Last year, the SU spent $27,660 on a CAUS membership fee. The cost varies year-to-year based on the number of full time students at the institution. Despite the cost, Wojtaszek feels the organization is effective.

"CAUS was at the forefront of calling for changes to affordability and accessibility in Alberta," Wojtaszek said. "We were the group calling for tuition freezes in 2004. We were a group who was calling for increased investment by the province and Advanced Education for the past three years and while we still feel there [are] significant challenges in the system, certainly we've been effective in altering the system in government policy."

As chair, Selnes will be the official representative for CAUS, attending meetings, doing any formal letter-writing and media interviews on behalf of the organization. Wojtaszek is the only full time staff member and focuses on policy research and development. Selnes agreed that the CAUS membership is well worth the cost to students.

"The big reason why CAUS is effective is because when I speak as CAUS chair, I speak on behalf of over 60,000 university students in Alberta," said Selnes. "It's important that we have a united voice for students across the province because at times there can be differences in the way students in Edmonton, Calgary and Lethbridge think, so it gives us a venue to actually come together and present a united opinion on any issue, as well as lobby the government together. The worst thing that could happen is if somebody in Edmonton is going to the provincial government and saying one thing, where as somebody in Calgary is saying another thing and somebody in Lethbridge is saying another thing. The government will not respect students' opinions as much as if we can actually have a unified voice."

In the past, there has been speculation that a leadership role in a lobby group--provincial or federal--has often led to too much time away from home campus issues.

"I'd like to say it will add to my role as VP external here," said Selnes. "Post-secondary education falls under provincial jurisdiction, and so any direct funding that comes for post-secondary education will happen through the provincial government. I figured having a strong voice from the University of Calgary dealing with the minister of Advanced Education on any decisions that are made actually makes my role stronger here as the VP external. It will be a significant time commitment, but it's one that I've planned for and prepared for."

Like the Students' Unions executives CAUS represents, both the leaders and the goals change annually. While still early in the year, Selnes said they have already set three main strategic goals.
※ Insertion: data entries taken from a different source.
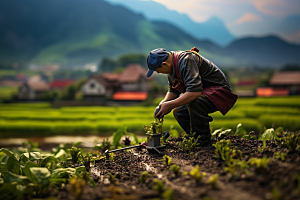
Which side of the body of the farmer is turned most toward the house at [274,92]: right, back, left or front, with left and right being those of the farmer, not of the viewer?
right

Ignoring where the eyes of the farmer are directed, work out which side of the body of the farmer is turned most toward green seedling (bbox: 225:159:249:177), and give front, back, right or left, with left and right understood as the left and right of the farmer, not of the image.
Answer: left

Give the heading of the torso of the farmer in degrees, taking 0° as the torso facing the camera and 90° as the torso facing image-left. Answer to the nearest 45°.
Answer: approximately 90°

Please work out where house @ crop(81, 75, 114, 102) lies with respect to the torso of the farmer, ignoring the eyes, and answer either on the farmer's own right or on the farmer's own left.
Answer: on the farmer's own right

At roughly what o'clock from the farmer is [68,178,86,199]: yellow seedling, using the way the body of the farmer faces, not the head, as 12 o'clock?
The yellow seedling is roughly at 10 o'clock from the farmer.

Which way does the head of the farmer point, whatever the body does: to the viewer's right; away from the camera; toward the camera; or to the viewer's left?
to the viewer's left

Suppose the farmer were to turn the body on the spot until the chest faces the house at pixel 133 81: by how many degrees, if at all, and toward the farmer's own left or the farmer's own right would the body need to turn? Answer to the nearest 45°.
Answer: approximately 90° to the farmer's own right

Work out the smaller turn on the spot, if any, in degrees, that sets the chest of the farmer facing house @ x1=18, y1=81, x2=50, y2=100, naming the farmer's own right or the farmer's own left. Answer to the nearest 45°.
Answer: approximately 45° to the farmer's own right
"We're hoping to develop a strong media campaign to correspond with the election, if it happens," said Selnes. "Even if the election does not happen this year, the framework will be in place to put in a strong media campaign [in the future]. We're hoping to influence the government to take post-secondary seriously and listen to some of our initiatives. We've developed three main priorities for CAUS for the year--which will be bringing tuition back into legislation. We also want to develop more housing for students, and we've decided the best way to do this is to develop more university residences, something that was agreed on by the U of A, U of C and U of L. We've also talked about continuing to ask for reforms in the student loan and finance system, so more funding for students with less debt."